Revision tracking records
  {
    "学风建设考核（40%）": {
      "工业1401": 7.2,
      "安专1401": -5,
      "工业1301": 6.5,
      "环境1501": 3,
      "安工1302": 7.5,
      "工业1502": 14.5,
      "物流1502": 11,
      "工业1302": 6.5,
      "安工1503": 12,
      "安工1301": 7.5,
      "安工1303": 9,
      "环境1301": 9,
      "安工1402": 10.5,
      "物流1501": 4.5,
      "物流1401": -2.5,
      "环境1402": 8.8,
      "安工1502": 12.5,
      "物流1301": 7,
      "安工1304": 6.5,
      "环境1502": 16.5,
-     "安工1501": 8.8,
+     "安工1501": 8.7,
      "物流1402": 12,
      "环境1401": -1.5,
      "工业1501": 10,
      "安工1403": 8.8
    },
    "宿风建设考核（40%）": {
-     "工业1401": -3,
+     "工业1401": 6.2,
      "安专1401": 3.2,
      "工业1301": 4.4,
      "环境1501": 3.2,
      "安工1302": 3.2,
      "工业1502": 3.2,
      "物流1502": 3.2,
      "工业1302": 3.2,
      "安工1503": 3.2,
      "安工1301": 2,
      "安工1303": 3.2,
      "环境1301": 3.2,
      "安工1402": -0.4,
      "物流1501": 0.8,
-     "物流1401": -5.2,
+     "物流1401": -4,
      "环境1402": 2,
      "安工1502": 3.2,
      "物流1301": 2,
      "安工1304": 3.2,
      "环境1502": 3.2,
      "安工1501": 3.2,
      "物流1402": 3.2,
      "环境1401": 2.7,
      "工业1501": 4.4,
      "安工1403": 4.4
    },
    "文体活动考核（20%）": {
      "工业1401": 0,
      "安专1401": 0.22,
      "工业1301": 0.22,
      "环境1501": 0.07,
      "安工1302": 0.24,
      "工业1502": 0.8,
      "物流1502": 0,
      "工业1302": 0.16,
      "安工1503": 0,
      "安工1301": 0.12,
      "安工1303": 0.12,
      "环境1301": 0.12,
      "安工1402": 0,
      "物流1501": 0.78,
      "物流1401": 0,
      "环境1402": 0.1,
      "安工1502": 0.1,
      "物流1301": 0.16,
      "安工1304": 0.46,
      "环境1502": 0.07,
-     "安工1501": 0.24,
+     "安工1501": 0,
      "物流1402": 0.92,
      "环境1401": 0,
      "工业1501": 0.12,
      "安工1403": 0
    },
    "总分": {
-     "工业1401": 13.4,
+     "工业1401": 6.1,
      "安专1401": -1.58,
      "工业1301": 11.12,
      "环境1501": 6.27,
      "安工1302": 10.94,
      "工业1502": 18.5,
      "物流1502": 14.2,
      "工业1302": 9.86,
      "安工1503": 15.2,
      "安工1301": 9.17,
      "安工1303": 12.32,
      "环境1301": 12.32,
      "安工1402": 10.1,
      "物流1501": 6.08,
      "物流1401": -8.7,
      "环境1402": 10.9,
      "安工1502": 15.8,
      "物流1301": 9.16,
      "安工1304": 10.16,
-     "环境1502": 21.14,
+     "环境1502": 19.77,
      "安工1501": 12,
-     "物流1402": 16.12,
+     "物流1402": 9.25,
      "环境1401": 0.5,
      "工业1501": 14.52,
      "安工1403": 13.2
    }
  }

* * *

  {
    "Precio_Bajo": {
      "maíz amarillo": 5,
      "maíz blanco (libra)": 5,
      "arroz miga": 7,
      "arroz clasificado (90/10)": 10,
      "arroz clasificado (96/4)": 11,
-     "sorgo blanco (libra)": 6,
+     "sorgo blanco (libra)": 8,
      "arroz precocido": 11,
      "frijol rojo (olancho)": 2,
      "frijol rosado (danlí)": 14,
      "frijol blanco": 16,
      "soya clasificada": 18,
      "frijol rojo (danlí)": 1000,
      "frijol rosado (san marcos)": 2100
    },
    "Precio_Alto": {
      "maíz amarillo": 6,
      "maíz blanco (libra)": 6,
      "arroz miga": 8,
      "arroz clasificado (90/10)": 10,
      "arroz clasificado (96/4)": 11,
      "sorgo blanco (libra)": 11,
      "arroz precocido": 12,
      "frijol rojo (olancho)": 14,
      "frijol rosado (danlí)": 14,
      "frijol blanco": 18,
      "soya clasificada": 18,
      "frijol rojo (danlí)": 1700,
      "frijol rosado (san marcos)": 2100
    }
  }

What you need to do
If a line of the entries above holds "sorgo", count it, then report the total alone.

Solution to this problem
3